**** Okunacak Metin ****

Çelik, düzenlemenin yargı paketlerine ek olarak bir önergeyle mi sunulacağı yoksa bir kanun tasarısı olarak mı geleceği konusunda da şunları söyledi:

“Müstakil kanun tasarısı olabilir, Sayın Başbakan Yardımcımız bunun 3. veya 4. pakete önergeyle de ilave edilebileceğini söylemişti. Ama önergeyle ilave etmek çok olabilecek bir şey gibi görünmüyor. Bu kadar hassas bir meseleyi sadece bir madde bir öneriyle ilave etmek belki doğru olmayabilir. Bu eskilerin tarifiyle etrafını cami ağyarını mani bir çalışma gerektirir. Olması gerekenleri içeren olmaması gerekenleri dışarıda bırakan bir çalışma gerektiriyor. Ben önerge kapısını da kapatmış değilim. Olabilir de… Ama bugün ayın 17’si, Haziran sonuna yetişir mi bilmiyorum. Çalışan ekibin ne kadar hızlı çalıştığına bağlı. Önerge de gündemdedir, o konuda da kapıyı kapatmıyorum ama bana kalırsa bir önerge yoluyla ilave edilmesi bana çok olabilecek gibi görünmüyor.”

-“BAŞBAKAN ADAY OLURSA SAYIN GÜL ADAY OLMAZ”-

Parti içinde son günlerde çeşitli konularda farklı sesler çıktığı iddialarını da yanıtlayan Çelik, hayati meselelerle ilgili olarak konuların her zaman tartışıldığını, kendilerinin “tornadan çıkmış insanlar olmadığını”, farklılıkların görüş ayrılığı şeklinde de ortaya çıkabileceğini fakat partide bir konu karara bağlandıktan sonra herkesin ona uyduğunu ifade etti. Çelik, Anayasa Mahkemesi’nin Cumhurbaşkanı Abdullah Gül’ün görev süresi ve bir daha seçilip seçilemeyeceği ile ilgili kararının ardından, Gül’ün tekrar aktif politikaya girme ihtimaliyle ilgili görüşünün sorulması üzerine de Gül’ün önemli bir siyasi tecrübesinin olduğunun altını çizdi ve “2014’te görev süresi sona erdikten sonra Sayın Gül kenara çekilip torun sevmeyecekti. Bu birikimini Türkiye’nin hizmetine sunması gerekiyor. En azından benim içimden geçen budur. Bu karar aynı zamanda Sayın Gül’le Sayın Başbakan’ın rakip olup birbirine gireceği tartışmasını da getirdi. Sevinenlere söylüyorum: ‘Bu işten size ekmek çıkmaz.’ Sayın Başbakan kendisi rahatça Cumhurbaşkanı olabilecekken Sayın Gül’ü aday gösterirken, ‘Adayımızı Sayın Abdullah Gül kardeşimdir’ dedi. Onlar bizim aramızdaki bu kardeşlik hukukunu anlamayabilir. Sayın Gül’ün yetişme tarzını bildiğim için söylüyorum, Sayın Erdoğan Cumhurbaşkanlığına aday olursa Sayın Gül çıkıp ‘Ben adayım’ demez. Haşa kendisi adına karar veremem ama benim öngörüm budur. Sayın Gül 58. hükümetin Başbakanıydı ve Sayın Başbakan Erdoğan Siirt’ten milletvekili seçildiği akşam istifa etti. Sayın gül böyle bir terbiyeye sahiptir. Kimse sevinmesin buradan kimseye nasip çıkmaz” diye konuştu.

**** Sağlanan Veriler ****

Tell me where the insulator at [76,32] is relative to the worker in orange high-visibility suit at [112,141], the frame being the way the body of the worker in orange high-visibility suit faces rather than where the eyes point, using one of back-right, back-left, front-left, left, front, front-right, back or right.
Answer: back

****

> İş Emri
Çelik'in açıklamalarını aktaran haber metnini son cümlesinin ardından sürdürünüz.

> Yanıt Aşağıdadır
-“GELİRSE DE BAŞIMIZ ÜSTÜNE KALIRSA DA”-

Çelik, son dönemde Başbakan Erdoğan ile Fethullah Gülen arasında ekranlardan yaşanan diyaloglarla ilgili soruyu ise şu şekilde yanıtladı:

“Sayın Fethullah Gülen Hocaefendi, şu an ABD’de yaşıyor ama ziyaretçileri kafile kafile gidiyorlar. Yaşı ve sağlığı itibariyle günde yüzlerce binlerce insanla görüşecek durumda değil. Türkiye’ye geldiği zaman da bu manada ciddi zorluklar yaşayacağını düşünüyorum. Sayın Başbakanımızın da söylediği gibi bu takdir kendisine aittir. Fethullah Gülen Hocaefendi Türkiye’ye gelirse ben insanların büyük bir çoğunluğunun kendisine bağrını açacağını düşünüyorum. Başbakan’ın çağrısı karşısında Hocaefendi kendisi kimseye zorluk çıkmasın diyerek sıla hasretini tercih etmiştir. Sayın Başbakan’ın çağrısı hükümetimize yakıştı halka da tercüman oldu. Ama Fethullah Gülen Hocaefendi’nin bu çağrıya rağmen ‘Ben bir süre daha burada kalmak istiyorum. Sebebi de budur’ demesini de saygıdeğer bir karar olarak değerlendiriyorum. Hocaefendinin Türkiye’ye olan ilgisi ve sevgisi devam ediyor ama bu takdir kendisine aittir. Gelirse de baş üstüne, kalırsa da baş üstüne.”